(21.4.23) 裁判員制度と毒物カレー事件
裁判員制度は、この5月21日以降に起訴される事件が対象となるが、裁判員制度の運用にとって象徴的ともいえる事件の判決が昨日(21日)、最高裁から出された。
それは和歌山市で1998年7月に起きた毒物カレー事件のことで、殺人罪に問われた林真須美被告の上告を、最高裁が棄却し死刑が確定した裁判のことである。
象徴的というのは、この裁判がもし裁判員制度の対象になっていたら、裁判員にとって最も困難な判断を要求された裁判だったはずだからだ。
この裁判においては直接的な証拠は存在せず状況証拠だけであり、検察側は状況証拠を積み重ねることによって、林被告の有罪を勝ち取った。
これは従来の刑事裁判においてはありえなかった判決であり、たとえばロス疑惑の三浦和義被告は無罪になっている。
「疑わしきは被告の利益に」というのが刑事裁判の原則で、この原則に従えば「直接的な証拠がない」以上林被告は無罪になってもおかしくなかった。
しかし判決では以下の状況証拠があれば林被告が犯人であることが明確だと断定したのである。
① カレーに混入されたものと成分の特徴が同じヒ素が被告の自宅などから見つかった。
② 被告の毛髪からヒ素が検出され、ヒ素を取り扱っていたと推認できる。
③ カレー鍋に混入する機会があったのは被告だけで、鍋のふたを開けた姿が目撃されている。
そして「これらの状況証拠を総合すれば、被告が犯人であることは、合理的な疑いを挟む余地が無い程度に証明された」と言う。
問題はもしこの裁判が裁判員制度のもとに行なわれたとしたら、果たして林被告は有罪になったかどうかである。
各人が自分が裁判員になったと仮定して、シミュレーションをして見て欲しい。
おそらくかなりの人が、状況証拠だけでは有罪を確定できず、「疑わしきは被告の利益に」というのが刑事裁判の原則だから、林被告は無罪と言うのではなかろうか。
裁判員には大きく分けて二つのタイプが存在する。
① 原則派
従来の原則や判例のとおりに判断する。この場合は林被告は無罪。
② 庶民感覚派
法律や原則は無視して、自分が得た感度で判断する。この場合は林被告は有罪。
なお、私の判断は上記の庶民感覚派で林被告は有罪である。
その最大の理由が、林被告が常習的なヒ素を使用した保険金詐欺者だったことにある。
明確な事件では夫の健治と共謀し、保険金詐欺目的で知り合いの男性をヒ素をもちいて殺害しようとしたこと(健治は既に刑が確定し服役中)。

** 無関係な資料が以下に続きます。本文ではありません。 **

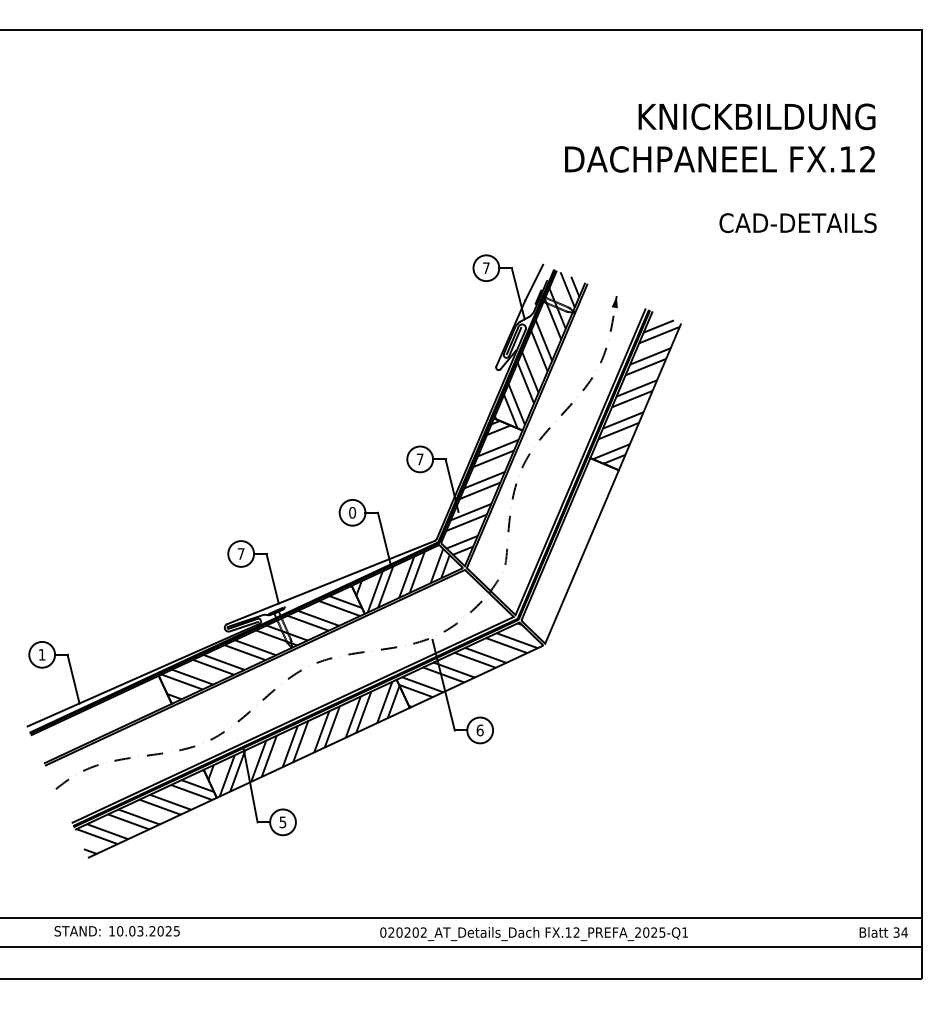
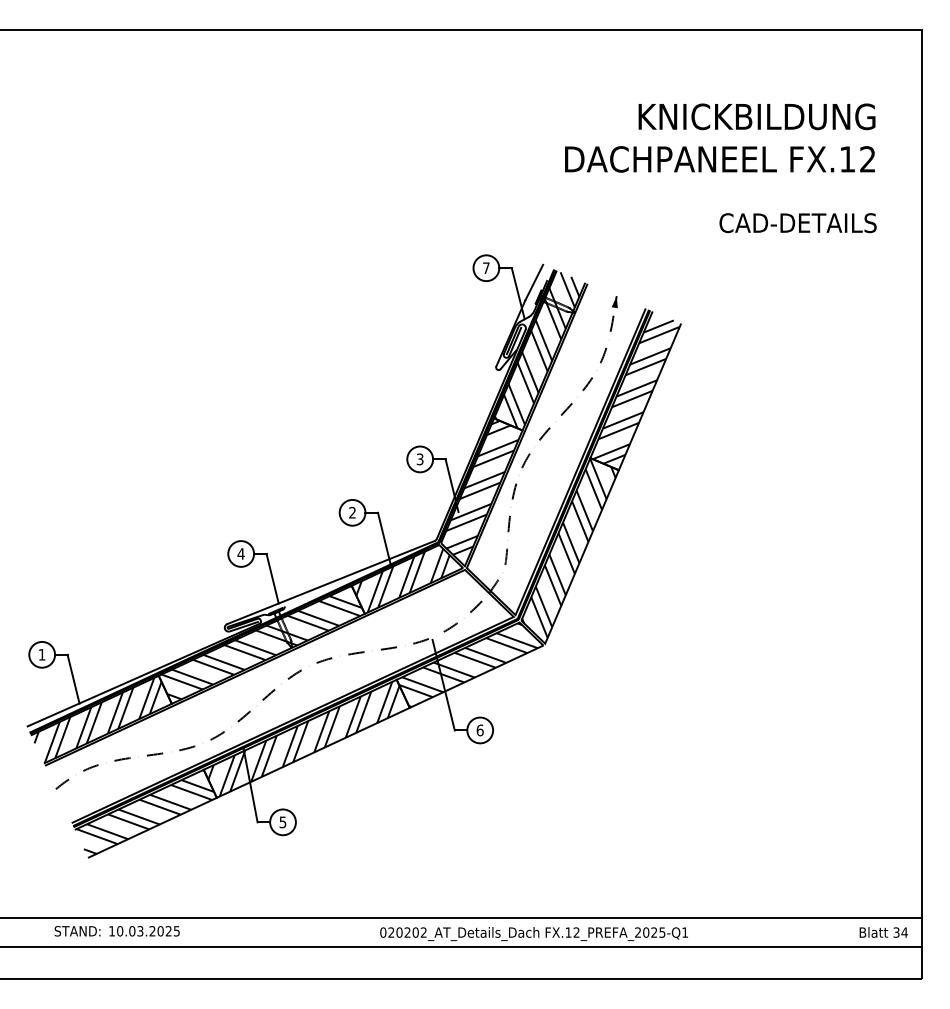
text at (419, 459): 7 -> 3
text at (352, 512): 0 -> 2
hatch at (568, 547): none -> present
text at (240, 553): 7 -> 4
hatch at (102, 720): none -> present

また夫の健治をヒ素を用いて殺害しようとしていたと推定されること(日頃から「健治が死ねば、保険金もぎょうさん入ってくるし、そしたら子どもと一緒に自由気ままに暮らんや」と言っていたとマスコミで報道されていた)
今回の事件では動機は解明されていないと言うことになったが、これは検察が言うように「事件当日、他のお母さん方から非難されて激高した」と言うのが実情だろう。
しかし激高したとしても、カレーにヒ素を入れると言うようなとっさの判断は、日常的にそうしたことをしている人でないととてもできるはずがない。
「殺人方法はその人が最も熟知している方法を使用する」
普通の主婦が見たことも無いヒ素を見つけてきてそれをカレーに入れるはずがないから、林被告はやはり有罪と言うのが、私が裁判員であった場合の判断だ。